- Keywords: deep learning, unsupervised, supervised, infant learning, age of acquisition, DeepCluster, CORnet, AlexNet
- TL;DR: Unsupervised networks learn from bottom up; machines and infants acquire visual classes in different orders
- Abstract: To understand how object vision develops in infancy and childhood, it will be necessary to develop testable computational models. Deep neural networks (DNNs) have proven valuable as models of adult vision, but it is not yet clear if they have any value as models of development. As a first model, we measured learning in a DNN designed to mimic the architecture and representational geometry of the visual system (CORnet). We quantified the development of explicit object representations at each level of this network through training by freezing the convolutional layers and training an additional linear decoding layer.

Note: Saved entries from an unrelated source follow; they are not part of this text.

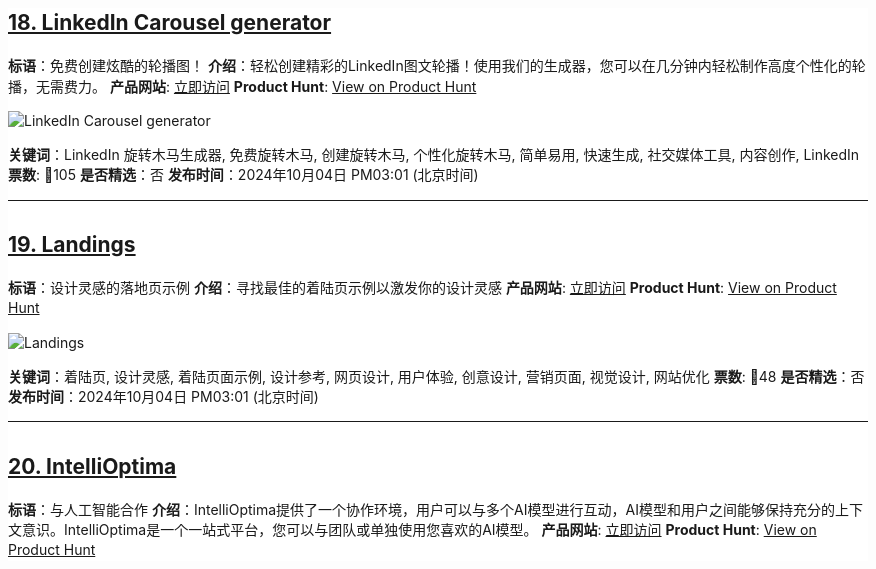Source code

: 
## [18. LinkedIn Carousel generator](https://www.producthunt.com/posts/linkedin-carousel-generator-4?utm_campaign=producthunt-api&utm_medium=api-v2&utm_source=Application%3A+decohack+%28ID%3A+131684%29)

**标语**：免费创建炫酷的轮播图！
**介绍**：轻松创建精彩的LinkedIn图文轮播！使用我们的生成器，您可以在几分钟内轻松制作高度个性化的轮播，无需费力。
**产品网站**: [立即访问](https://www.producthunt.com/r/ROXPDFJ2OH35E4?utm_campaign=producthunt-api&utm_medium=api-v2&utm_source=Application%3A+decohack+%28ID%3A+131684%29)
**Product Hunt**: [View on Product Hunt](https://www.producthunt.com/posts/linkedin-carousel-generator-4?utm_campaign=producthunt-api&utm_medium=api-v2&utm_source=Application%3A+decohack+%28ID%3A+131684%29)

![LinkedIn Carousel generator](https://ph-files.imgix.net/4a6df54d-bb91-46e3-8daf-806add0dedb1.png?auto=format&fit=crop&frame=1&h=512&w=1024)

**关键词**：LinkedIn 旋转木马生成器, 免费旋转木马, 创建旋转木马, 个性化旋转木马, 简单易用, 快速生成, 社交媒体工具, 内容创作, LinkedIn
**票数**: 🔺105
**是否精选**：否
**发布时间**：2024年10月04日 PM03:01 (北京时间)

---

## [19. Landings](https://www.producthunt.com/posts/landings-2?utm_campaign=producthunt-api&utm_medium=api-v2&utm_source=Application%3A+decohack+%28ID%3A+131684%29)

**标语**：设计灵感的落地页示例
**介绍**：寻找最佳的着陆页示例以激发你的设计灵感
**产品网站**: [立即访问](https://www.producthunt.com/r/PLCBXPYOXBZVMW?utm_campaign=producthunt-api&utm_medium=api-v2&utm_source=Application%3A+decohack+%28ID%3A+131684%29)
**Product Hunt**: [View on Product Hunt](https://www.producthunt.com/posts/landings-2?utm_campaign=producthunt-api&utm_medium=api-v2&utm_source=Application%3A+decohack+%28ID%3A+131684%29)

![Landings](https://ph-files.imgix.net/ac5ffda5-ab75-4ee1-ac31-8438272a1b14.png?auto=format&fit=crop&frame=1&h=512&w=1024)

**关键词**：着陆页, 设计灵感, 着陆页面示例, 设计参考, 网页设计, 用户体验, 创意设计, 营销页面, 视觉设计, 网站优化
**票数**: 🔺48
**是否精选**：否
**发布时间**：2024年10月04日 PM03:01 (北京时间)

---

## [20. IntelliOptima](https://www.producthunt.com/posts/intellioptima?utm_campaign=producthunt-api&utm_medium=api-v2&utm_source=Application%3A+decohack+%28ID%3A+131684%29)

**标语**：与人工智能合作
**介绍**：IntelliOptima提供了一个协作环境，用户可以与多个AI模型进行互动，AI模型和用户之间能够保持充分的上下文意识。IntelliOptima是一个一站式平台，您可以与团队或单独使用您喜欢的AI模型。
**产品网站**: [立即访问](https://www.producthunt.com/r/3EZ6NYMTCONTLC?utm_campaign=producthunt-api&utm_medium=api-v2&utm_source=Application%3A+decohack+%28ID%3A+131684%29)
**Product Hunt**: [View on Product Hunt](https://www.producthunt.com/posts/intellioptima?utm_campaign=producthunt-api&utm_medium=api-v2&utm_source=Application%3A+decohack+%28ID%3A+131684%29)
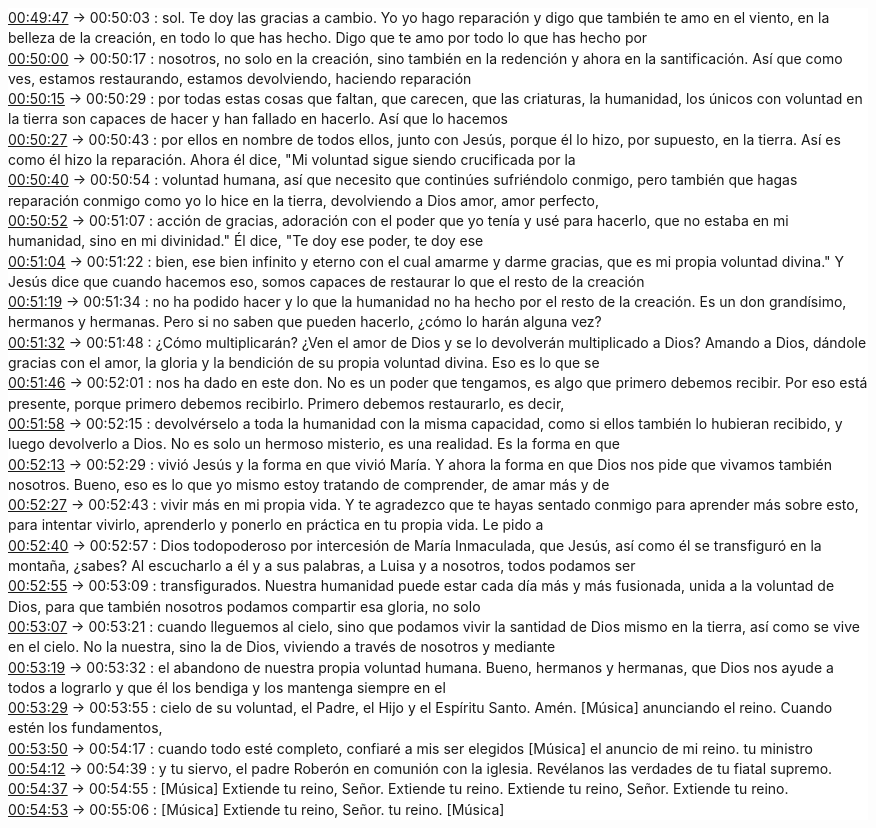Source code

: [00:49:47](https://www.youtube.com/watch?v=mXQEc80JGGs&t=2987.0s&t=2987s) -> 00:50:03 : sol. Te doy las gracias a cambio. Yo yo hago reparación y digo que también te amo en el viento, en la belleza de la creación, en todo lo que has hecho. Digo que te amo por todo lo que has hecho por  
[00:50:00](https://www.youtube.com/watch?v=mXQEc80JGGs&t=3000.2s&t=3000s) -> 00:50:17 : nosotros, no solo en la creación, sino también en la redención y ahora en la santificación. Así que como ves, estamos restaurando, estamos devolviendo, haciendo reparación  
[00:50:15](https://www.youtube.com/watch?v=mXQEc80JGGs&t=3014.72s&t=3015s) -> 00:50:29 : por todas estas cosas que faltan, que carecen, que las criaturas, la humanidad, los únicos con voluntad en la tierra son capaces de hacer y han fallado en hacerlo. Así que lo hacemos  
[00:50:27](https://www.youtube.com/watch?v=mXQEc80JGGs&t=3027.48s&t=3027s) -> 00:50:43 : por ellos en nombre de todos ellos, junto con Jesús, porque él lo hizo, por supuesto, en la tierra. Así es como él hizo la reparación. Ahora él dice, "Mi voluntad sigue siendo crucificada por la  
[00:50:40](https://www.youtube.com/watch?v=mXQEc80JGGs&t=3040.24s&t=3040s) -> 00:50:54 : voluntad humana, así que necesito que continúes sufriéndolo conmigo, pero también que hagas reparación conmigo como yo lo hice en la tierra, devolviendo a Dios amor, amor perfecto,  
[00:50:52](https://www.youtube.com/watch?v=mXQEc80JGGs&t=3051.68s&t=3052s) -> 00:51:07 : acción de gracias, adoración con el poder que yo tenía y usé para hacerlo, que no estaba en mi humanidad, sino en mi divinidad." Él dice, "Te doy ese poder, te doy ese  
[00:51:04](https://www.youtube.com/watch?v=mXQEc80JGGs&t=3064.319s&t=3064s) -> 00:51:22 : bien, ese bien infinito y eterno con el cual amarme y darme gracias, que es mi propia voluntad divina." Y Jesús dice que cuando hacemos eso, somos capaces de restaurar lo que el resto de la creación  
[00:51:19](https://www.youtube.com/watch?v=mXQEc80JGGs&t=3078.559s&t=3079s) -> 00:51:34 : no ha podido hacer y lo que la humanidad no ha hecho por el resto de la creación. Es un don grandísimo, hermanos y hermanas. Pero si no saben que pueden hacerlo, ¿cómo lo harán alguna vez?  
[00:51:32](https://www.youtube.com/watch?v=mXQEc80JGGs&t=3092.16s&t=3092s) -> 00:51:48 : ¿Cómo multiplicarán? ¿Ven el amor de Dios y se lo devolverán multiplicado a Dios? Amando a Dios, dándole gracias con el amor, la gloria y la bendición de su propia voluntad divina. Eso es lo que se  
[00:51:46](https://www.youtube.com/watch?v=mXQEc80JGGs&t=3106.079s&t=3106s) -> 00:52:01 : nos ha dado en este don. No es un poder que tengamos, es algo que primero debemos recibir. Por eso está presente, porque primero debemos recibirlo. Primero debemos restaurarlo, es decir,  
[00:51:58](https://www.youtube.com/watch?v=mXQEc80JGGs&t=3118.319s&t=3118s) -> 00:52:15 : devolvérselo a toda la humanidad con la misma capacidad, como si ellos también lo hubieran recibido, y luego devolverlo a Dios. No es solo un hermoso misterio, es una realidad. Es la forma en que  
[00:52:13](https://www.youtube.com/watch?v=mXQEc80JGGs&t=3132.559s&t=3133s) -> 00:52:29 : vivió Jesús y la forma en que vivió María. Y ahora la forma en que Dios nos pide que vivamos también nosotros. Bueno, eso es lo que yo mismo estoy tratando de comprender, de amar más y de  
[00:52:27](https://www.youtube.com/watch?v=mXQEc80JGGs&t=3146.599s&t=3147s) -> 00:52:43 : vivir más en mi propia vida. Y te agradezco que te hayas sentado conmigo para aprender más sobre esto, para intentar vivirlo, aprenderlo y ponerlo en práctica en tu propia vida. Le pido a  
[00:52:40](https://www.youtube.com/watch?v=mXQEc80JGGs&t=3160.119s&t=3160s) -> 00:52:57 : Dios todopoderoso por intercesión de María Inmaculada, que Jesús, así como él se transfiguró en la montaña, ¿sabes? Al escucharlo a él y a sus palabras, a Luisa y a nosotros, todos podamos ser  
[00:52:55](https://www.youtube.com/watch?v=mXQEc80JGGs&t=3175.079s&t=3175s) -> 00:53:09 : transfigurados. Nuestra humanidad puede estar cada día más y más fusionada, unida a la voluntad de Dios, para que también nosotros podamos compartir esa gloria, no solo  
[00:53:07](https://www.youtube.com/watch?v=mXQEc80JGGs&t=3186.96s&t=3187s) -> 00:53:21 : cuando lleguemos al cielo, sino que podamos vivir la santidad de Dios mismo en la tierra, así como se vive en el cielo. No la nuestra, sino la de Dios, viviendo a través de nosotros y mediante  
[00:53:19](https://www.youtube.com/watch?v=mXQEc80JGGs&t=3198.52s&t=3199s) -> 00:53:32 : el abandono de nuestra propia voluntad humana. Bueno, hermanos y hermanas, que Dios nos ayude a todos a lograrlo y que él los bendiga y los mantenga siempre en el  
[00:53:29](https://www.youtube.com/watch?v=mXQEc80JGGs&t=3208.88s&t=3209s) -> 00:53:55 : cielo de su voluntad, el Padre, el Hijo y el Espíritu Santo. Amén. [Música] anunciando el reino. Cuando estén los fundamentos,  
[00:53:50](https://www.youtube.com/watch?v=mXQEc80JGGs&t=3230.28s&t=3230s) -> 00:54:17 : cuando todo esté completo, confiaré a mis ser elegidos [Música] el anuncio de mi reino. tu ministro  
[00:54:12](https://www.youtube.com/watch?v=mXQEc80JGGs&t=3252.16s&t=3252s) -> 00:54:39 : y tu siervo, el padre Roberón en comunión con la iglesia. Revélanos las verdades de tu fiatal supremo.  
[00:54:37](https://www.youtube.com/watch?v=mXQEc80JGGs&t=3276.77s&t=3277s) -> 00:54:55 : [Música] Extiende tu reino, Señor. Extiende tu reino. Extiende tu reino, Señor. Extiende tu reino.  
[00:54:53](https://www.youtube.com/watch?v=mXQEc80JGGs&t=3293.48s&t=3293s) -> 00:55:06 : [Música] Extiende tu reino, Señor. tu reino. [Música]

We evaluate decoding accuracy on the whole ImageNet validation set, and also for individual visual classes. CORnet, however, uses supervised training and because infants have only extremely impoverished access to labels they must instead learn in an unsupervised manner. We therefore also measured learning in a state-of-the-art unsupervised network (DeepCluster). CORnet and DeepCluster differ in both supervision and in the convolutional networks at their heart, thus to isolate the effect of supervision, we ran a control experiment in which we trained the convolutional network from DeepCluster (an AlexNet variant) in a supervised manner. We make predictions on how learning should develop across brain regions in infants. In all three networks, we also tested for a relationship in the order in which infants and machines acquire visual classes, and found only evidence for a counter-intuitive relationship. We discuss the potential reasons for this.